I woke up this morning and realized I’m at 225 days without a flare so this is a great start to the new year. We don’t have to wait until New Year’s Day to make changes in our lives or set goals but it seems easier to do so when it seems the slate has been cleaned and the new year ahead is full of opportunities. I started my day by teaching a yoga class and I started by saying I think we should ease into the new year and what I heard back was no bring it. Most people are tired New Year’s Day, most people haven’t been sleeping enough, eating out of the ordinary, drinking more than they normally would and we should probably all let our bodies rest but instead we wake up on the first day of the new year and want to be challenged. Whether in a spin class, a new facebook challenge, or even a yoga class. We want that push to get us started in the new year right. We all look for this, but what is the drive? I don’t have the answer to this question as I’m still trying to figure out what drives me to do all I do, and try all the things I try. The people around me wonder where my energy comes from, where my drive comes from and what my boundary is. The only thing I know for certain is that I do as much as I can on days that I feel good because it isn’t every day that my body is running at 85% and never at 100% these days, but I do what I do because I can.

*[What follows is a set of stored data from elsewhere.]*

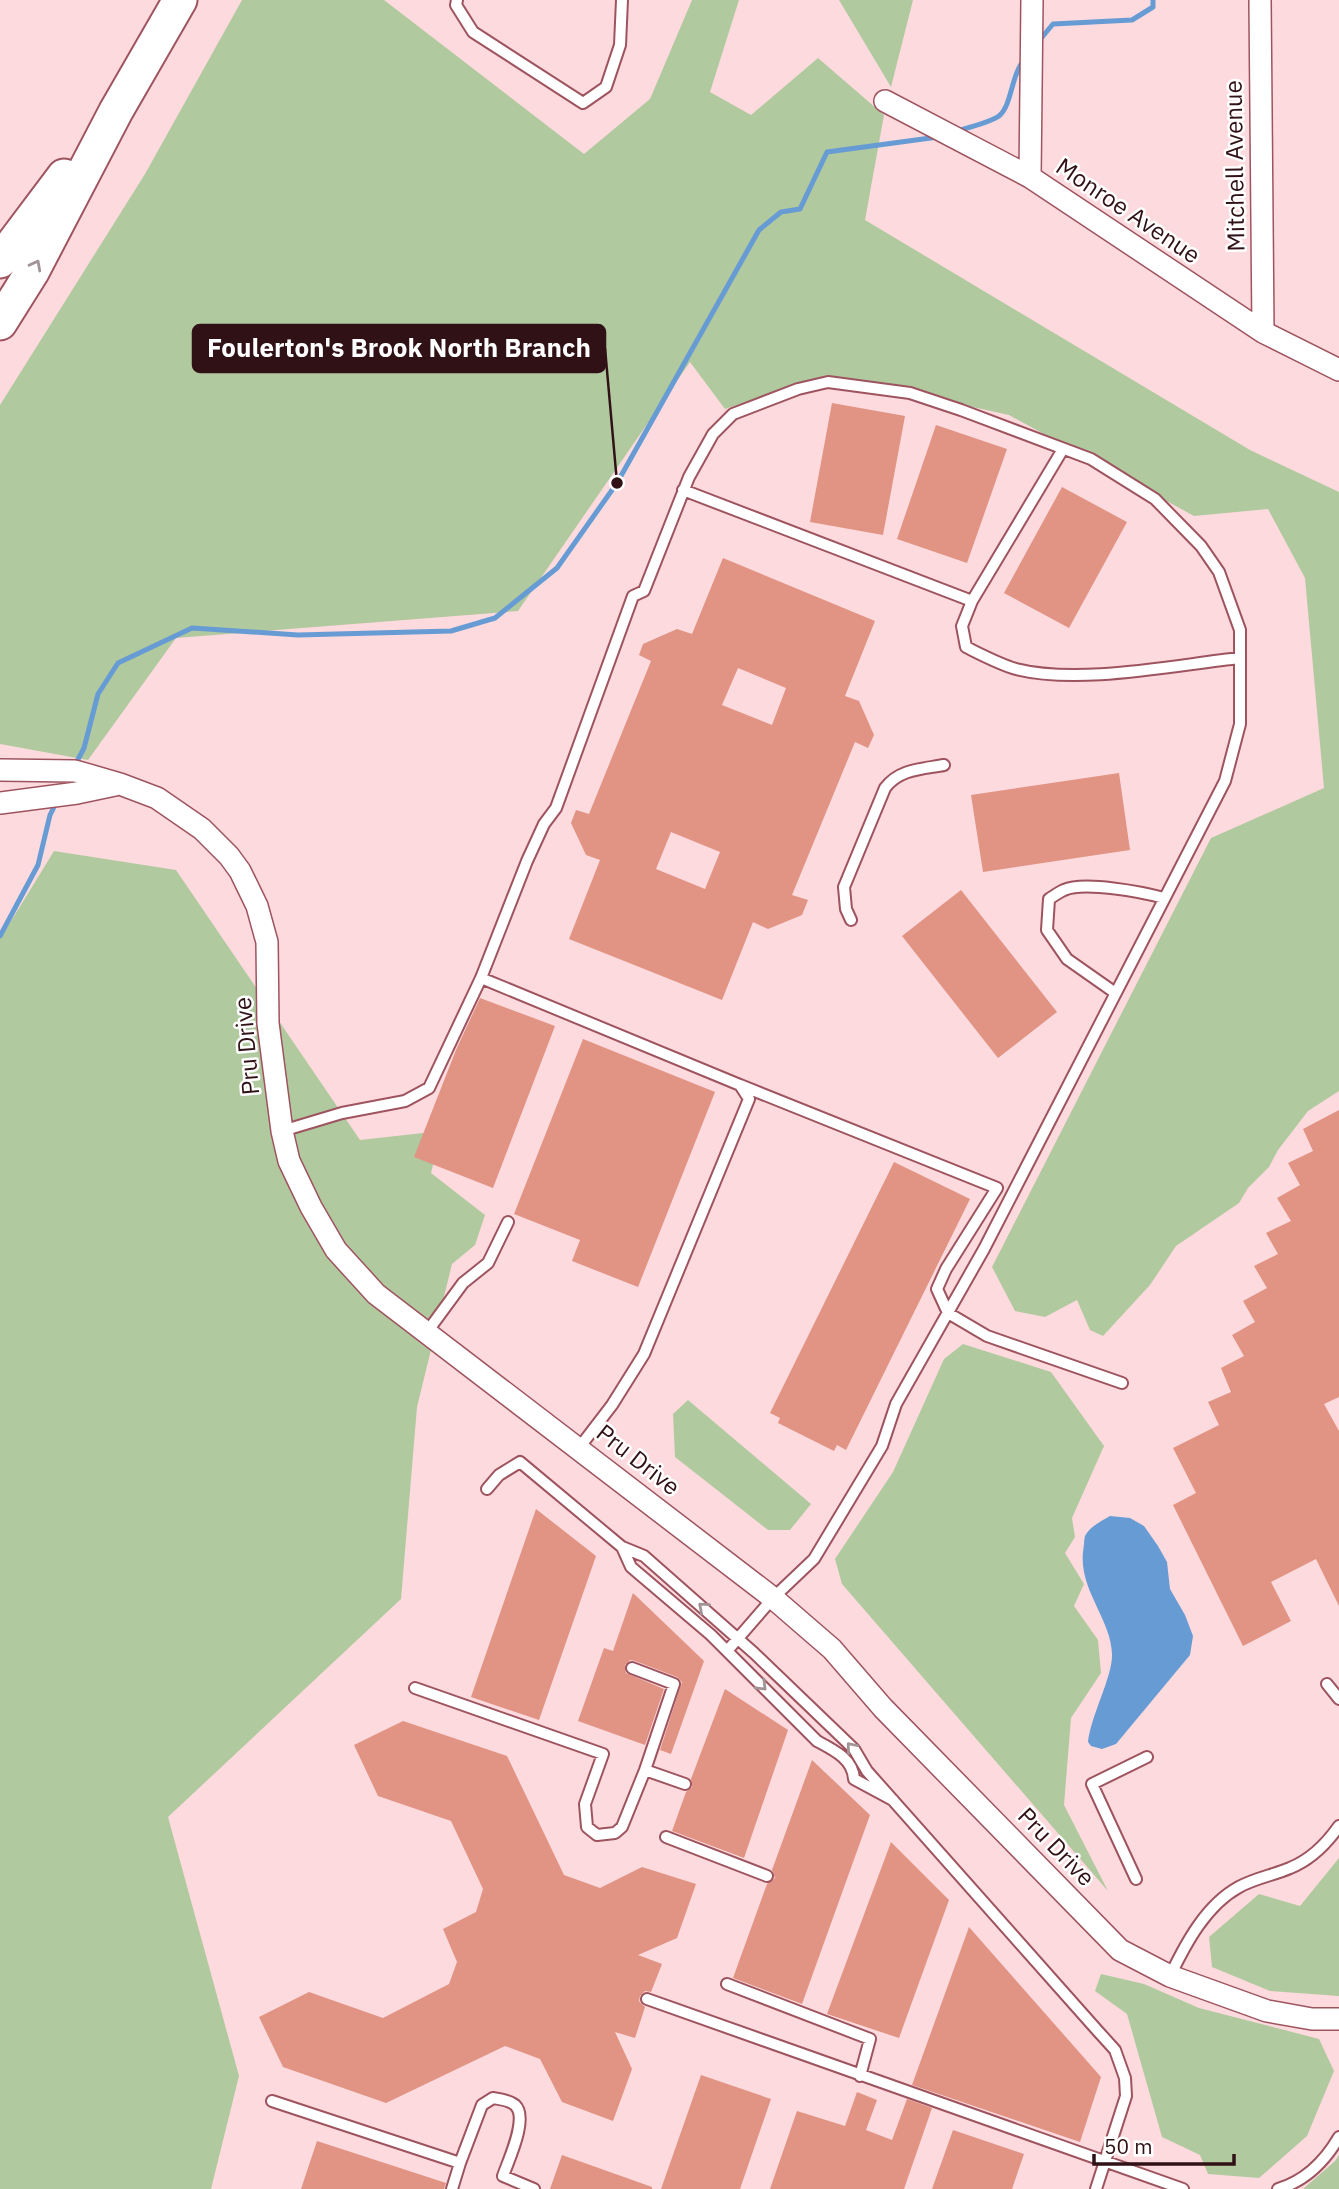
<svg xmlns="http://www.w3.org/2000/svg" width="1339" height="2189" font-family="'IBM Plex Sans',sans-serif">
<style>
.green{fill:#b1c99f}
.water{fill:#679bd4}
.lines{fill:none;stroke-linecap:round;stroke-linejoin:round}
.stream{stroke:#679bd4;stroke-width:5}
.building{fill:#e19384;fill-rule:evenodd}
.service-casing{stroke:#9e545f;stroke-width:14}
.minor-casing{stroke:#9e545f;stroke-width:24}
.primary-casing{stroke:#9e545f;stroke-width:37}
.service{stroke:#fff;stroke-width:10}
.minor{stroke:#fff;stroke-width:21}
.primary{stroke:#fff;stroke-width:33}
.oneway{stroke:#a29496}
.labels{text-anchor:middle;stroke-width:5;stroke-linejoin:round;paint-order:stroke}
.street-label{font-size:24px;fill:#301216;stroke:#fff}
.leader{fill:none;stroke:#301216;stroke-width:2.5}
.callout-dot{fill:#301216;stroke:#fff;stroke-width:2.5}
.callout{fill:#301216;stroke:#301216;stroke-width:2.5}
.callout-label{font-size:26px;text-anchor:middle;font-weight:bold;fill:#fff}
</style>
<rect width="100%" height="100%" fill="#fddadd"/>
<path class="green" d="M242,0H384L584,154L650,99L692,0H739L710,92L751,115L818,58L884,115L865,220L1250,450L1339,492V1091L1308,1111L1278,1150L1269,1167L1248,1188L1239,1203L1176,1246L1150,1285L1103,1336L1090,1330L1077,1300L1045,1317L1015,1311L992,1267L1211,838L1324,788L1305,578L1268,509L1194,516L1009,415L828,375L725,409L690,362L518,611L176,638L88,760L0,744V405L145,174Z
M839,0H913L891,87Z
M54,851L176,870L360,1140L441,1131L431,1173L485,1215L475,1245L452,1264L417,1407L401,1599L168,1817L239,2076L211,2189H0V939Z
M963,1344L1051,1372L1104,1446L1072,1518L1075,1537L1065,1553L1084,1584L1074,1606L1098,1640L1101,1673L1071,1718L1064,1805L1108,1891L842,1584L835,1559L893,1472L944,1359Z
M688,1400L811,1504L790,1530H768L675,1457L673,1414Z
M1339,1858V1996L1270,1991L1212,1967L1209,1937L1259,1894L1300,1906Z
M1101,1974L1144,1984L1199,2008L1319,2039L1334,2071L1307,2136L1259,2178L1208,2174L1200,2155L1162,2137L1127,2014L1095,1991Z
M1339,2155V2189H1303L1335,2161Z"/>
<path class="water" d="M1110,1516L1130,1518L1144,1526L1158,1546L1167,1562L1170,1589L1185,1615L1193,1636L1190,1655L1116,1744L1102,1749L1091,1746L1088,1742C1091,1715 1113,1676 1112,1654C1111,1619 1079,1590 1083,1552C1084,1547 1084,1540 1085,1536C1090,1526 1102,1521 1110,1516Z"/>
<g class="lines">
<path class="stream" d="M1038,42L1053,24L1132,20L1153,7V0
M957,131C967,128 991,122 999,116C1012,105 1011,76 1023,61
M74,767L84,748L98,694L118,663L192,628L298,635L451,631L495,618L557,568L617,483L759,230L781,212L800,209L827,152L938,137
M0,936L38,865L50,815L57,801"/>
</g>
<path class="building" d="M832,403L905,416L883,535L810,522Z
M936,425L1007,449L967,563L897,539Z
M1062,487L1127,522L1069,628L1004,593Z
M723,558L875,621L845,696L859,701L874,735L868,748L855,742L792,895L808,900L802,915L768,929L753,922L722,1000L569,939L600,860L586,855L571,823L576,810L589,814L651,661L639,655L643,644L677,629L692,634ZM738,668L786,688L772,725L722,705ZM671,832L720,852L705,889L656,869Z
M1119,773L1130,850L983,872L971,795Z
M961,890L1057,1012L998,1058L902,936Z
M480,998L555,1026L493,1188L414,1157L456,1050Z
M583,1039L715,1092L638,1287L572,1261L580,1240L514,1214Z
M1339,1110V1397L1324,1404L1339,1431V1606L1316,1559L1271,1582L1291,1621L1243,1646L1173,1505L1196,1493L1173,1448L1219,1425L1208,1402L1231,1392L1221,1368L1244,1356L1232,1335L1255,1322L1243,1301L1267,1288L1254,1266L1278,1254L1266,1233L1291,1221L1277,1198L1300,1185L1288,1163L1313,1151L1303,1129Z
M894,1162L970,1199L846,1450L837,1445L834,1451L778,1423L780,1418L770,1413Z
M536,1509L596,1556L539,1720L471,1697Z
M633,1593L704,1661L671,1754L660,1750L682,1682L677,1677L635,1661L630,1660L625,1665L626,1673L664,1689L645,1745L578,1721L604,1648L613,1651Z
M725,1689L788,1730L744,1858L672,1831L686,1792L692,1787L691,1779Z
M403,1721L507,1756L564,1875L600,1888L642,1867L696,1884L677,1938L638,1955L662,1964L651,1992L645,1991L640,1996L639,2001L645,2007L635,2038L615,2032L632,2069L613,2121L562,2102L540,2059L505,2046L386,2103L283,2067L259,2017L309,1992L383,2018L449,1984L457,1962L443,1929L476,1912L483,1889L451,1821L378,1796L354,1745Z
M812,1760L870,1815L802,2004L733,1978L767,1884L775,1878L772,1870Z
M891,1842L949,1900L899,2038L827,2014Z
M969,1927L1101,2077L1080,2142L912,2085Z
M701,2075L771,2099L740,2189H661Z
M857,2092L877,2100L866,2130L892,2140L907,2099L932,2108L904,2189H770L797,2111L845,2126Z
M953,2130L1024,2154L1012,2189H932Z
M317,2141L446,2183L444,2189H301Z
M562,2155L652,2187V2189H550Z"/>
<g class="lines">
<g class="service-casing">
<path id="service" d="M457,0L456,5L473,32L583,103L606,87L620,45L622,0
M683,490L972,601L962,626L966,647C982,655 999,664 1016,669C1080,685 1174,665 1240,658
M972,601L1063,449
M851,920L846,909L844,887L885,788C899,769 922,769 944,765
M481,978L740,1085L749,1099L644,1354L612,1405L579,1448
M1114,992L1067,959L1047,930L1049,899C1054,896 1059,892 1064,890C1084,881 1142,892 1164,898
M740,1085L997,1188L946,1269L937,1289L948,1313L987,1336L1122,1383
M282,1131L342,1113L405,1101L429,1088L481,978L527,861L544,824L556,808L633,596L644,591L689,477L713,434L733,414L798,389L828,382L910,393L961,410L1091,459L1155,499L1201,546L1219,572L1240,630V724L1225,781L984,1249L896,1404L882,1446L814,1559L773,1598L727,1651
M427,1332L463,1283L488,1263L508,1222
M487,1489L499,1475L520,1462L622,1547
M632,1668L674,1684L645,1770L685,1784
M1327,1684L1339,1699
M415,1688L603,1754L585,1804L587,1827L597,1835L615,1833L622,1827L645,1770
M893,1800L854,1779C853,1759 834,1750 817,1741L711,1635L631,1567L622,1547L644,1556L754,1653L854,1749L867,1771L1096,2029L1115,2050L1125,2078L1126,2096L1096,2189
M666,1837L767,1876
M1136,1879L1092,1784L1147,1757
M1170,1976C1186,1943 1206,1905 1239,1887C1255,1878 1274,1875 1290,1868C1310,1860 1327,1843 1339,1826
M727,1984L870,2039L860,2076
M647,1999L1183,2189
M272,2101L460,2163L482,2105L493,2098C500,2099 509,2100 515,2105C529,2118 508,2161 503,2176L534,2189
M452,2189L460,2163
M1278,2189C1305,2181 1325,2161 1339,2137"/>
</g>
<g class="minor-casing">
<path id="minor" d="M1260,0L1263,332
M885,101L1030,177L1263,332L1339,370
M1030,177L1032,0
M0,770L75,771L120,784L157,798L202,829L229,856L240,871L257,906L267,942L268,1023L282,1131L289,1161L311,1207L336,1250L376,1294L773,1598L832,1649L883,1708L1120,1950L1170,1976L1267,2011L1312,2019H1339
M0,803L77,793L115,785"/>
</g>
<g class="primary-casing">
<path id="primary" d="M0,261L64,176
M0,323L32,272L116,111L180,0"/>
</g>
<use href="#service" class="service"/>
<use href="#minor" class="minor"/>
<use href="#primary" class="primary"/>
</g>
<defs><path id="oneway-chevron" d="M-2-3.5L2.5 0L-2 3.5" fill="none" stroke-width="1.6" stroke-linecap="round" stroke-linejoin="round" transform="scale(1.75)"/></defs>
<g class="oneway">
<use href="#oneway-chevron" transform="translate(36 265) rotate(-62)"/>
<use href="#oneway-chevron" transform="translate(703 1607) rotate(-139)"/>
<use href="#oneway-chevron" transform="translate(762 1686) rotate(45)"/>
<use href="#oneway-chevron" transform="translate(851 1747) rotate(-130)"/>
</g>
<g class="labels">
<g class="street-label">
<text transform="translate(1235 166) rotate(-91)" y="8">Mitchell Avenue</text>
<text transform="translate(1128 211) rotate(34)" y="8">Monroe Avenue</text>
<text transform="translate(247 1046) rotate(-95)" y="8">Pru Drive</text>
<text transform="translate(638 1460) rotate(38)" y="8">Pru Drive</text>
<text transform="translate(1056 1847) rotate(46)" y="8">Pru Drive</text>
</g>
</g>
<path class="leader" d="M617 483L605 348"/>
<circle class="callout-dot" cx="617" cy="483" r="7"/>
<rect class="callout" x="193" y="325" width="412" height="47" rx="7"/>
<g class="callout-label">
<text x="399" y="357">Foulerton's Brook North Branch</text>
</g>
<path d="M1094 2154v10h140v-10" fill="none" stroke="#301216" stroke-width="3.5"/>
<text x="1104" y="2154" font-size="21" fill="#301216" stroke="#ffffff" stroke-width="5" paint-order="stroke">50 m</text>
</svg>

If you have been with me since the beginning there was a time when I couldn’t walk and with therapy walking 2000 steps a day was a chore and took all day, now I hit 10,000 steps usually by noon, because my legs work, because my body functions. I do hours of yoga because I have the strength in my arms, elbows and wrists. I do what I do because I have worked to get here and part of me is afraid it could be taken away at any moment. I live in the now as best as I can, but there is a lingering fear that my body could and probably will some day long from now not do what it does today. I believe I will always be able to walk and I will always be able to do yoga. That is where I put my focus, but I’m crazy about spinning. I’m crazy about trying new things, and I’m crazy about succeeding.

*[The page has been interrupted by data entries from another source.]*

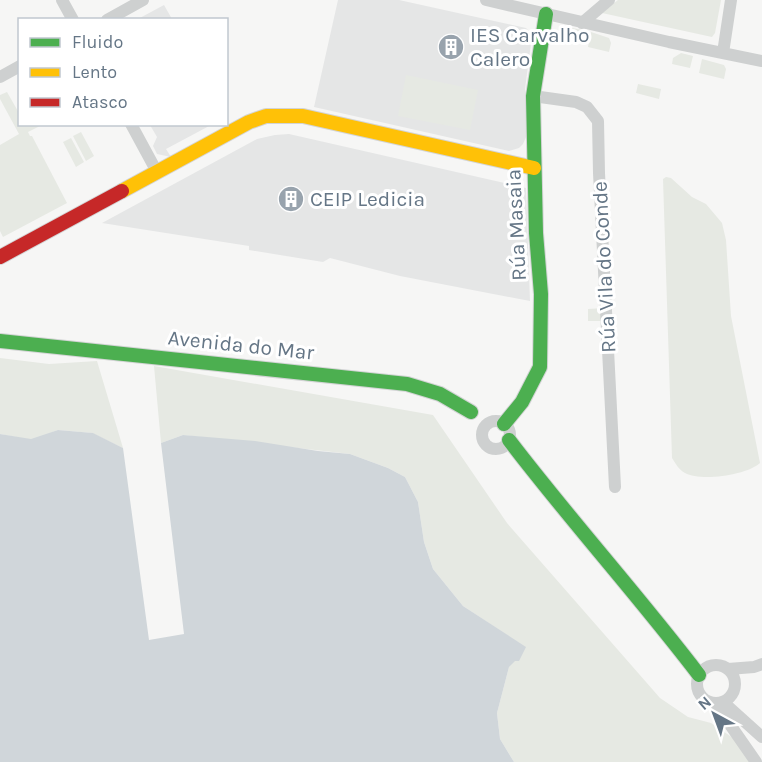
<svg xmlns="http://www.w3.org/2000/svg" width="762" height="762" font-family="Karla,sans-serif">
  <rect width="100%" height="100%" fill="#f6f6f5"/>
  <path fill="#e5e6e6" d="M338,0H399L526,28L530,32L532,36L525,89L526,137L523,144L519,148L509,151L314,107Z
    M164,5L172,19H138Z
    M150,125H211L166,149L171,157L157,154L153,146L157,137Z
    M289,134L526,188L530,301L400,276L330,258L323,262L249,250V246L102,223L257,139L275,135Z"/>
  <path fill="#e6e9e3" d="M618,0H721L715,33L712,37L602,13Z
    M568,27L582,30L579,42L554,36L561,30Z
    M591,32L609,38L611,43L609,52L588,47Z
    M681,53L693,56L690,68L672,64L673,58Z
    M702,59L724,65L726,69L724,79L699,73Z
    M406,75L478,90L470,130L398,116Z
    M638,84L661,89L659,99L636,93Z
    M7,92L19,113L20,124L42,125L28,132L30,136H32L67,203L3,237L0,231V145L19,134L0,99V95Z
    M81,132L94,156L86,161L73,136Z
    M71,138L84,162L76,167L63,142Z
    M666,177L671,178L692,197L706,204L722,223L726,240L731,316L760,463C747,475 701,482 685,473C678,469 676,464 672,458L663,179Z
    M604,308L605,321H588V309Z
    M0,358L49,364L97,361L123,448L92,433L58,430L32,440L0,434Z
    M154,366L433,415L507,523L660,698L688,717L711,723L736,740L758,762H514L500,739L497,713L509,667L525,647L463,606L433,569L424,542L418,502L405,477L388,468L350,454L183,435L161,443Z"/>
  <path fill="#d0d6da" d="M58,430L93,433L123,448L149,640L184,634L161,443L183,435L255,441L318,451L350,454L388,468L405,477L418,502L424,542L433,569L463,606L526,647L519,661H515L509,667L497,713L500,739L514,762H0V434L31,439Z"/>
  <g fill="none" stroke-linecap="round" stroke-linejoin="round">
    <g stroke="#d3d4d5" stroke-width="16">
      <path id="fast" d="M0,341L407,384L440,394L471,412
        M504,424L522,402L540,367L541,294L536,233L533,96L546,14
        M509,440C570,520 638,595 699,675"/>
    </g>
    <g stroke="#d3d4d5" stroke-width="16">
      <path id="slow" d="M122,191L249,122L266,116H303L534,168"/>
    </g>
    <g stroke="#d3d4d5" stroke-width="16">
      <path id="jam" d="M0,257L122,191"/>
    </g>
    <path stroke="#ced0d0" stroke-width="12" d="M62,0L73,20
      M486,0L669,42L762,61
      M107,20L143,0
      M582,23L609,0
      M723,53L731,0
      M0,77L20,66
      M533,96L576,102L587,107L598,121L599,173L615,487
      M131,124L157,172
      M482 435a14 14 0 1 1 28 0a14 14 0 1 1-28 0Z
      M697 684a19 19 0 1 1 38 0a19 19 0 1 1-38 0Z
      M728,669L754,667L762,664
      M723,702L762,737
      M715,703L756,762"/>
    <use href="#fast" stroke="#4caf50" stroke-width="14"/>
    <use href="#slow" stroke="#ffc107" stroke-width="14"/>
    <use href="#jam" stroke="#c62828" stroke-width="14"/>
  </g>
  <defs>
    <g id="building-disc" transform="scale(1.35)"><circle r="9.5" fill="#98a3ad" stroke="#fff"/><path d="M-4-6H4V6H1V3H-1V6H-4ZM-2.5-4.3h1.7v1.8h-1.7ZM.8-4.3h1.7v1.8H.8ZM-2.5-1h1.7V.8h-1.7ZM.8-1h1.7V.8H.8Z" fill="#fff"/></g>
  </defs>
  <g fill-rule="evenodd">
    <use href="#building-disc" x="451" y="47"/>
    <use href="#building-disc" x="291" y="199"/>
  </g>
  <g text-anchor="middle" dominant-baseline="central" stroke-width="6" stroke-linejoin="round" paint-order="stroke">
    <g font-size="21" fill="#657686" stroke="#fff" text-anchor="start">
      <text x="470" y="35">IES Carvalho<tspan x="470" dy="24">Calero</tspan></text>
      <text x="310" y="199">CEIP Ledicia</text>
    </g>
    <g font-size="21" fill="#657686" stroke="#fff">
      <text transform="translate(516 225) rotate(-93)">Rúa Masaia</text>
      <text transform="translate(604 267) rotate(-93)">Rúa Vila do Conde</text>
      <text transform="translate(241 345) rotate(6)">Avenida do Mar</text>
    </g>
  </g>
  <rect x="18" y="18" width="210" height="108" fill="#ffffff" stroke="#c1c8cf" stroke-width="1.5"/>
  <rect x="30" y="38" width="30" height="9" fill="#4caf50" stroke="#c1c8cf" stroke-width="1.5"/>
  <text x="72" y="48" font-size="18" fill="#657686">Fluido</text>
  <rect x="30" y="68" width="30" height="9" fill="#ffc107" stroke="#c1c8cf" stroke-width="1.5"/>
  <text x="72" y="78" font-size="18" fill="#657686">Lento</text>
  <rect x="30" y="98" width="30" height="9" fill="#c62828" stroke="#c1c8cf" stroke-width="1.5"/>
  <text x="72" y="108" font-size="18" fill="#657686">Atasco</text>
  <g transform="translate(714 714) rotate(319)" stroke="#ffffff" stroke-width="4.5" paint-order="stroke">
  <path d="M0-4.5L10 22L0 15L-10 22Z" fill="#657686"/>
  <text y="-9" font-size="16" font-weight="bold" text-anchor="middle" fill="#657686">N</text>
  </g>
</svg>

I don’t know what this New Year will bring, but I am open to all the events that come my way. I know I will not like everything that I’m faced with this year, but I will face anything with calm, peace and grace. I will continue to encourage all of my yoga students to do the same and challenge them as they need and let them rest when they must without judgment. Happy New Year to you all and hope your year brings you health, happiness, and peace and may this year bring you everything you need.